Required work:
Exact reproduction is required for the lines below starting at the line with "Note: All dosing" and ending at the line with "الصماء والأنزيمات |", both included. No other lines, and no pictures.

Source data:
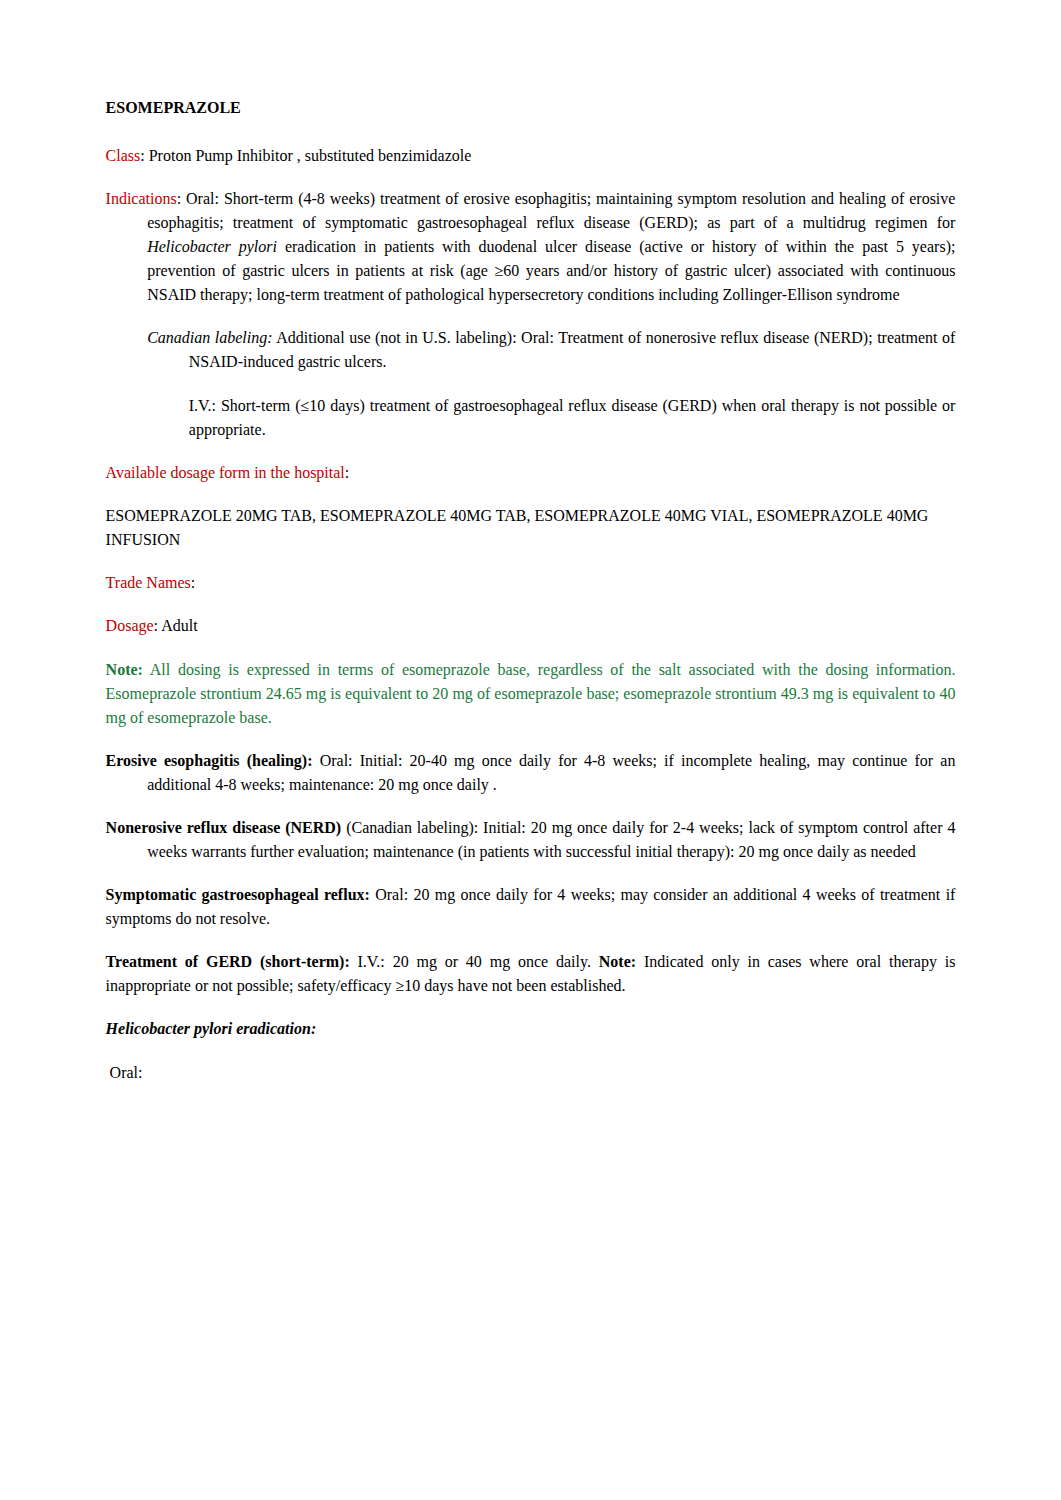ESOMEPRAZOLE
Class: Proton Pump Inhibitor , substituted benzimidazole
Indications: Oral: Short-term (4-8 weeks) treatment of erosive esophagitis; maintaining symptom resolution and healing of erosive esophagitis; treatment of symptomatic gastroesophageal reflux disease (GERD); as part of a multidrug regimen for Helicobacter pylori eradication in patients with duodenal ulcer disease (active or history of within the past 5 years); prevention of gastric ulcers in patients at risk (age ≥60 years and/or history of gastric ulcer) associated with continuous NSAID therapy; long-term treatment of pathological hypersecretory conditions including Zollinger-Ellison syndrome
Canadian labeling: Additional use (not in U.S. labeling): Oral: Treatment of nonerosive reflux disease (NERD); treatment of NSAID-induced gastric ulcers.
I.V.: Short-term (≤10 days) treatment of gastroesophageal reflux disease (GERD) when oral therapy is not possible or appropriate.
Available dosage form in the hospital:
ESOMEPRAZOLE 20MG TAB, ESOMEPRAZOLE 40MG TAB, ESOMEPRAZOLE 40MG VIAL, ESOMEPRAZOLE 40MG INFUSION
Trade Names:
Dosage: Adult
Note: All dosing is expressed in terms of esomeprazole base, regardless of the salt associated with the dosing information. Esomeprazole strontium 24.65 mg is equivalent to 20 mg of esomeprazole base; esomeprazole strontium 49.3 mg is equivalent to 40 mg of esomeprazole base.
Erosive esophagitis (healing): Oral: Initial: 20-40 mg once daily for 4-8 weeks; if incomplete healing, may continue for an additional 4-8 weeks; maintenance: 20 mg once daily .
Nonerosive reflux disease (NERD) (Canadian labeling): Initial: 20 mg once daily for 2-4 weeks; lack of symptom control after 4 weeks warrants further evaluation; maintenance (in patients with successful initial therapy): 20 mg once daily as needed
Symptomatic gastroesophageal reflux: Oral: 20 mg once daily for 4 weeks; may consider an additional 4 weeks of treatment if symptoms do not resolve.
Treatment of GERD (short-term): I.V.: 20 mg or 40 mg once daily. Note: Indicated only in cases where oral therapy is inappropriate or not possible; safety/efficacy ≥10 days have not been established.
Helicobacter pylori eradication:
Oral:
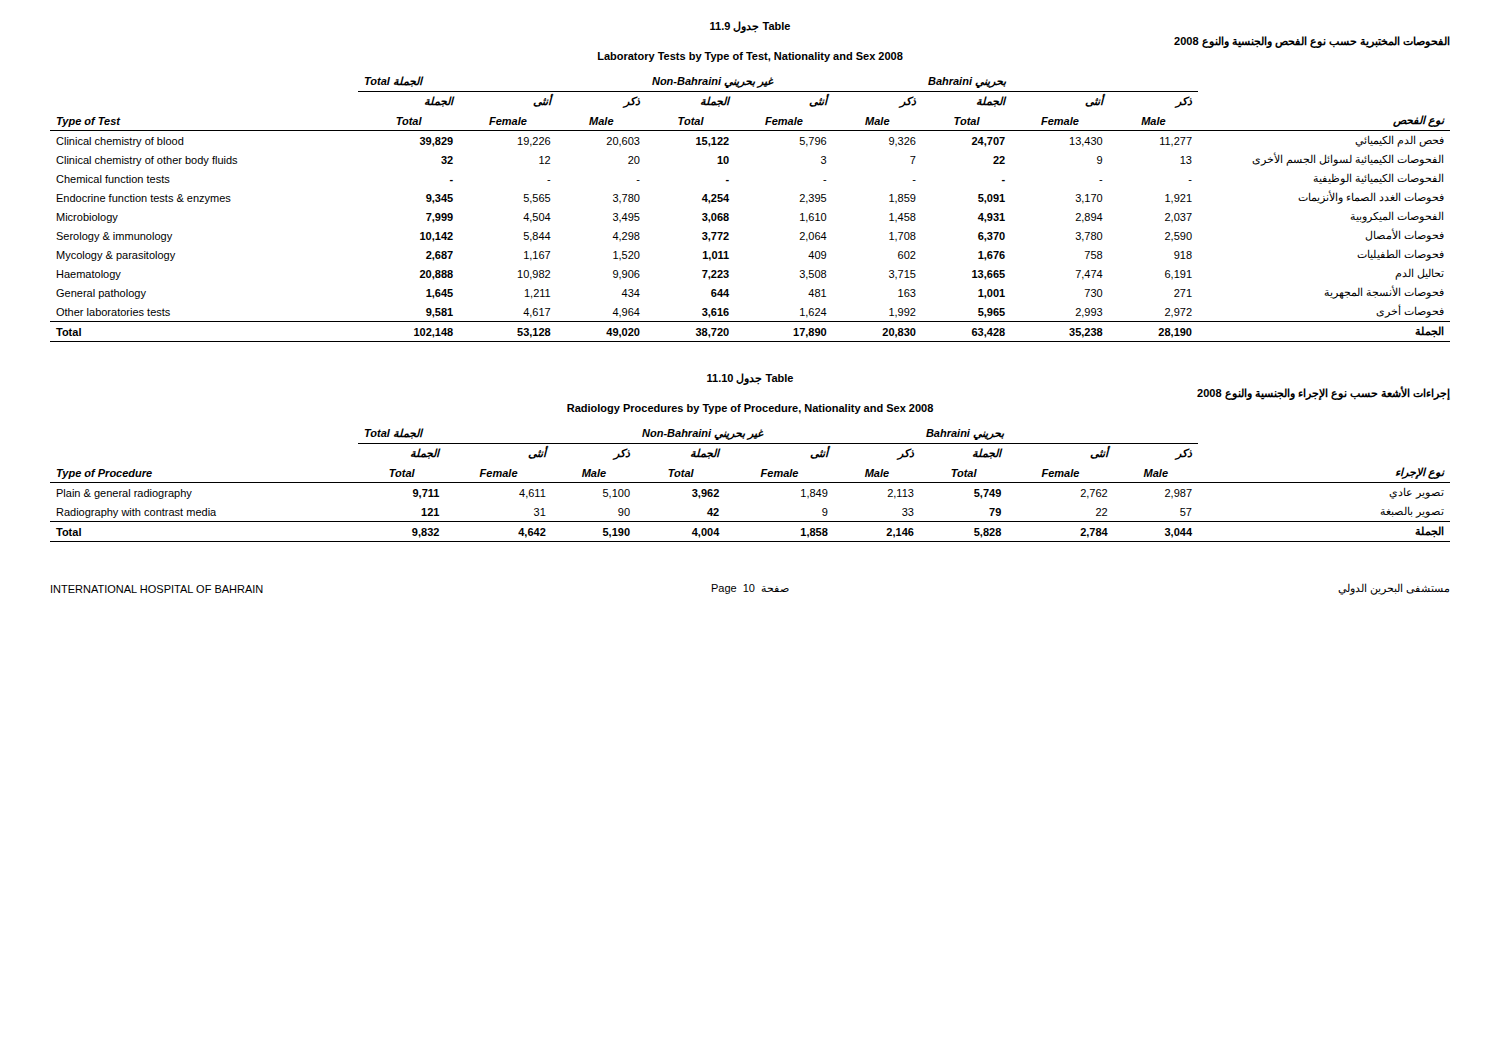جدول 11.9 Table
الفحوصات المختبرية حسب نوع الفحص والجنسية والنوع 2008
Laboratory Tests by Type of Test, Nationality and Sex 2008
| | Total الجملة | Non-Bahraini غير بحريني | Bahraini بحريني | |
| --- | --- | --- | --- | --- |
| | الجملة | أنثى | ذكر | الجملة | أنثى | ذكر | الجملة | أنثى | ذكر | |
| Type of Test | Total | Female | Male | Total | Female | Male | Total | Female | Male | نوع الفحص |
| Clinical chemistry of blood | 39,829 | 19,226 | 20,603 | 15,122 | 5,796 | 9,326 | 24,707 | 13,430 | 11,277 | فحص الدم الكيميائي |
| Clinical chemistry of other body fluids | 32 | 12 | 20 | 10 | 3 | 7 | 22 | 9 | 13 | الفحوصات الكيميائية لسوائل الجسم الأخرى |
| Chemical function tests | - | - | - | - | - | - | - | - | - | الفحوصات الكيميائية الوظيفية |
| Endocrine function tests & enzymes | 9,345 | 5,565 | 3,780 | 4,254 | 2,395 | 1,859 | 5,091 | 3,170 | 1,921 | فحوصات الغدد الصماء والأنزيمات |
| Microbiology | 7,999 | 4,504 | 3,495 | 3,068 | 1,610 | 1,458 | 4,931 | 2,894 | 2,037 | الفحوصات الميكروبية |
| Serology & immunology | 10,142 | 5,844 | 4,298 | 3,772 | 2,064 | 1,708 | 6,370 | 3,780 | 2,590 | فحوصات الأمصال |
| Mycology & parasitology | 2,687 | 1,167 | 1,520 | 1,011 | 409 | 602 | 1,676 | 758 | 918 | فحوصات الطفيليات |
| Haematology | 20,888 | 10,982 | 9,906 | 7,223 | 3,508 | 3,715 | 13,665 | 7,474 | 6,191 | تحاليل الدم |
| General pathology | 1,645 | 1,211 | 434 | 644 | 481 | 163 | 1,001 | 730 | 271 | فحوصات الأنسجة المجهرية |
| Other laboratories tests | 9,581 | 4,617 | 4,964 | 3,616 | 1,624 | 1,992 | 5,965 | 2,993 | 2,972 | فحوصات أخرى |
| Total | 102,148 | 53,128 | 49,020 | 38,720 | 17,890 | 20,830 | 63,428 | 35,238 | 28,190 | الجملة |
جدول 11.10 Table
إجراءات الأشعة حسب نوع الإجراء والجنسية والنوع 2008
Radiology Procedures by Type of Procedure, Nationality and Sex 2008
| | Total الجملة | Non-Bahraini غير بحريني | Bahraini بحريني | |
| --- | --- | --- | --- | --- |
| | الجملة | أنثى | ذكر | الجملة | أنثى | ذكر | الجملة | أنثى | ذكر | |
| Type of Procedure | Total | Female | Male | Total | Female | Male | Total | Female | Male | نوع الإجراء |
| Plain & general radiography | 9,711 | 4,611 | 5,100 | 3,962 | 1,849 | 2,113 | 5,749 | 2,762 | 2,987 | تصوير عادي |
| Radiography with contrast media | 121 | 31 | 90 | 42 | 9 | 33 | 79 | 22 | 57 | تصوير بالصبغة |
| Total | 9,832 | 4,642 | 5,190 | 4,004 | 1,858 | 2,146 | 5,828 | 2,784 | 3,044 | الجملة |
INTERNATIONAL HOSPITAL OF BAHRAIN
Page 10 صفحة
مستشفى البحرين الدولي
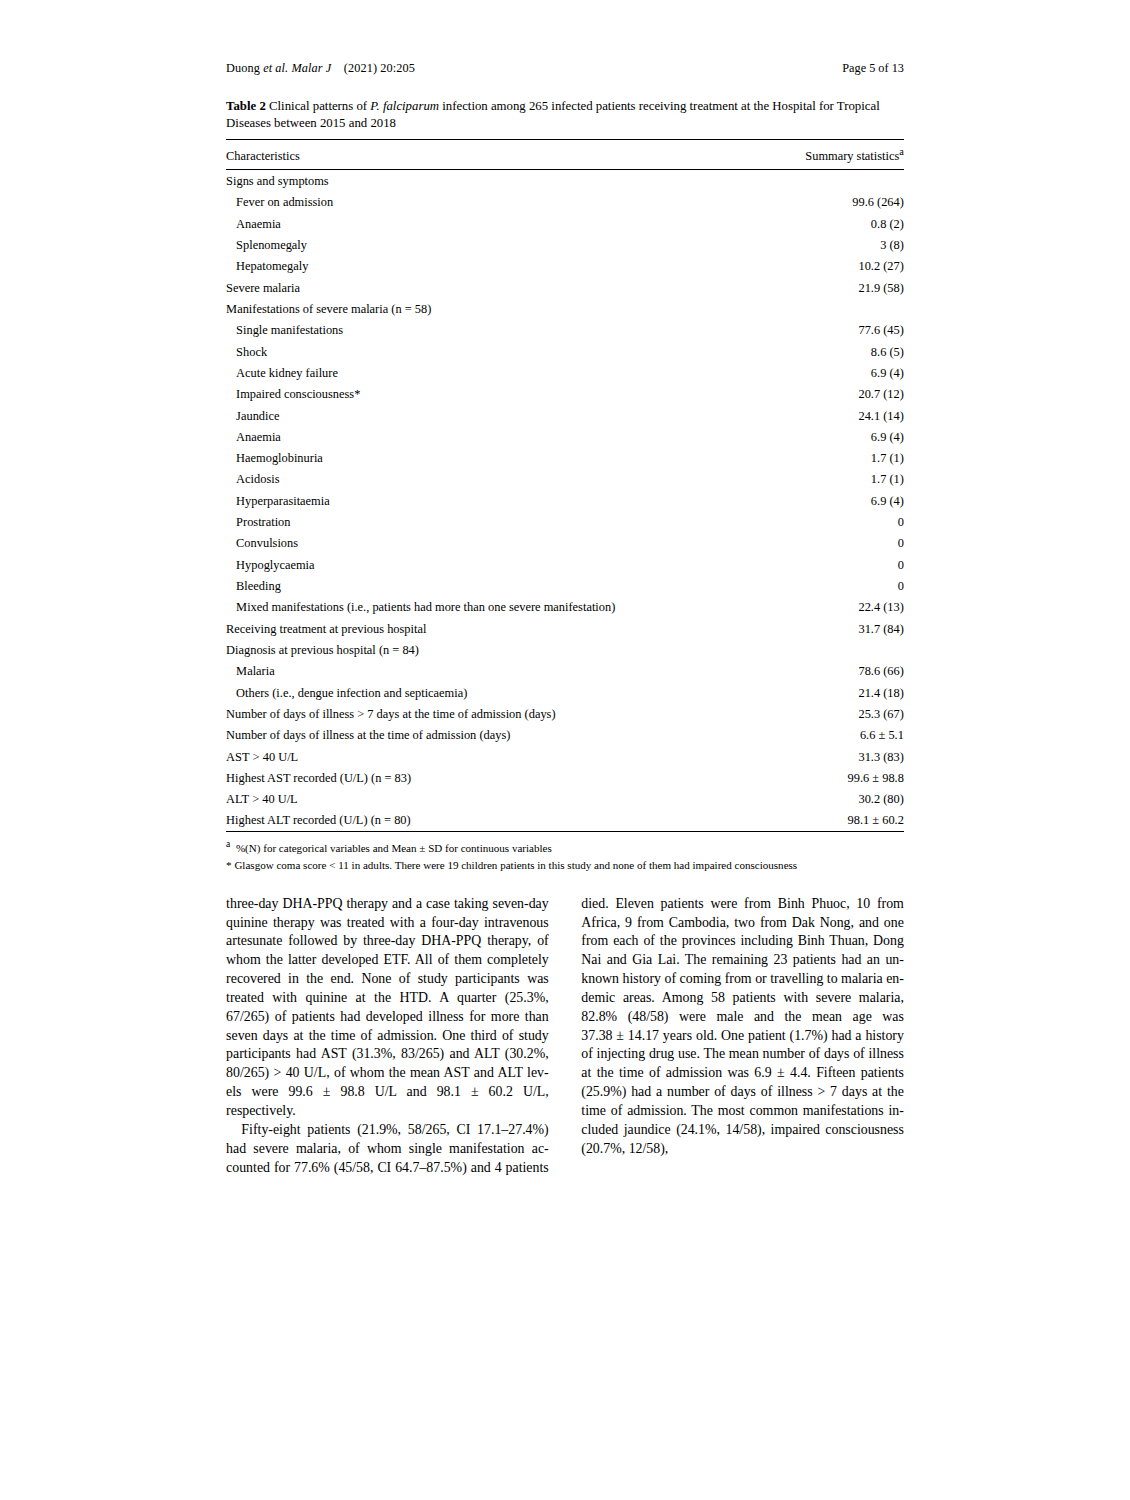Duong et al. Malar J (2021) 20:205
Page 5 of 13
Table 2 Clinical patterns of P. falciparum infection among 265 infected patients receiving treatment at the Hospital for Tropical Diseases between 2015 and 2018
| Characteristics | Summary statistics a |
| --- | --- |
| Signs and symptoms | |
| Fever on admission | 99.6 (264) |
| Anaemia | 0.8 (2) |
| Splenomegaly | 3 (8) |
| Hepatomegaly | 10.2 (27) |
| Severe malaria | 21.9 (58) |
| Manifestations of severe malaria (n = 58) | |
| Single manifestations | 77.6 (45) |
| Shock | 8.6 (5) |
| Acute kidney failure | 6.9 (4) |
| Impaired consciousness* | 20.7 (12) |
| Jaundice | 24.1 (14) |
| Anaemia | 6.9 (4) |
| Haemoglobinuria | 1.7 (1) |
| Acidosis | 1.7 (1) |
| Hyperparasitaemia | 6.9 (4) |
| Prostration | 0 |
| Convulsions | 0 |
| Hypoglycaemia | 0 |
| Bleeding | 0 |
| Mixed manifestations (i.e., patients had more than one severe manifestation) | 22.4 (13) |
| Receiving treatment at previous hospital | 31.7 (84) |
| Diagnosis at previous hospital (n = 84) | |
| Malaria | 78.6 (66) |
| Others (i.e., dengue infection and septicaemia) | 21.4 (18) |
| Number of days of illness > 7 days at the time of admission (days) | 25.3 (67) |
| Number of days of illness at the time of admission (days) | 6.6 ± 5.1 |
| AST > 40 U/L | 31.3 (83) |
| Highest AST recorded (U/L) (n = 83) | 99.6 ± 98.8 |
| ALT > 40 U/L | 30.2 (80) |
| Highest ALT recorded (U/L) (n = 80) | 98.1 ± 60.2 |
a %(N) for categorical variables and Mean ± SD for continuous variables
* Glasgow coma score < 11 in adults. There were 19 children patients in this study and none of them had impaired consciousness
three-day DHA-PPQ therapy and a case taking seven-day quinine therapy was treated with a four-day intravenous artesunate followed by three-day DHA-PPQ therapy, of whom the latter developed ETF. All of them completely recovered in the end. None of study participants was treated with quinine at the HTD. A quarter (25.3%, 67/265) of patients had developed illness for more than seven days at the time of admission. One third of study participants had AST (31.3%, 83/265) and ALT (30.2%, 80/265) > 40 U/L, of whom the mean AST and ALT levels were 99.6 ± 98.8 U/L and 98.1 ± 60.2 U/L, respectively.
Fifty-eight patients (21.9%, 58/265, CI 17.1–27.4%) had severe malaria, of whom single manifestation accounted for 77.6% (45/58, CI 64.7–87.5%) and 4 patients died. Eleven patients were from Binh Phuoc, 10 from Africa, 9 from Cambodia, two from Dak Nong, and one from each of the provinces including Binh Thuan, Dong Nai and Gia Lai. The remaining 23 patients had an unknown history of coming from or travelling to malaria endemic areas. Among 58 patients with severe malaria, 82.8% (48/58) were male and the mean age was 37.38 ± 14.17 years old. One patient (1.7%) had a history of injecting drug use. The mean number of days of illness at the time of admission was 6.9 ± 4.4. Fifteen patients (25.9%) had a number of days of illness > 7 days at the time of admission. The most common manifestations included jaundice (24.1%, 14/58), impaired consciousness (20.7%, 12/58),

Task result:
Note: All dosing is expressed in terms of esomeprazole base, regardless of the salt associated with the dosing information. Esomeprazole strontium 24.65 mg is equivalent to 20 mg of esomeprazole base; esomeprazole strontium 49.3 mg is equivalent to 40 mg of esomeprazole base.
Erosive esophagitis (healing): Oral: Initial: 20-40 mg once daily for 4-8 weeks; if incomplete healing, may continue for an additional 4-8 weeks; maintenance: 20 mg once daily .
Nonerosive reflux disease (NERD) (Canadian labeling): Initial: 20 mg once daily for 2-4 weeks; lack of symptom control after 4 weeks warrants further evaluation; maintenance (in patients with successful initial therapy): 20 mg once daily as needed
Symptomatic gastroesophageal reflux: Oral: 20 mg once daily for 4 weeks; may consider an additional 4 weeks of treatment if symptoms do not resolve.
Treatment of GERD (short-term): I.V.: 20 mg or 40 mg once daily. Note: Indicated only in cases where oral therapy is inappropriate or not possible; safety/efficacy ≥10 days have not been established.
Helicobacter pylori eradication:
Oral:
جدول 11.9 Table
الفحوصات المختبرية حسب نوع الفحص والجنسية والنوع 2008
Laboratory Tests by Type of Test, Nationality and Sex 2008
| | Total الجملة | Non-Bahraini غير بحريني | Bahraini بحريني | |
| --- | --- | --- | --- | --- |
| | الجملة | أنثى | ذكر | الجملة | أنثى | ذكر | الجملة | أنثى | ذكر | |
| Type of Test | Total | Female | Male | Total | Female | Male | Total | Female | Male | نوع الفحص |
| Clinical chemistry of blood | 39,829 | 19,226 | 20,603 | 15,122 | 5,796 | 9,326 | 24,707 | 13,430 | 11,277 | فحص الدم الكيميائي |
| Clinical chemistry of other body fluids | 32 | 12 | 20 | 10 | 3 | 7 | 22 | 9 | 13 | الفحوصات الكيميائية لسوائل الجسم الأخرى |
| Chemical function tests | - | - | - | - | - | - | - | - | - | الفحوصات الكيميائية الوظيفية |
| Endocrine function tests & enzymes | 9,345 | 5,565 | 3,780 | 4,254 | 2,395 | 1,859 | 5,091 | 3,170 | 1,921 | فحوصات الغدد الصماء والأنزيمات |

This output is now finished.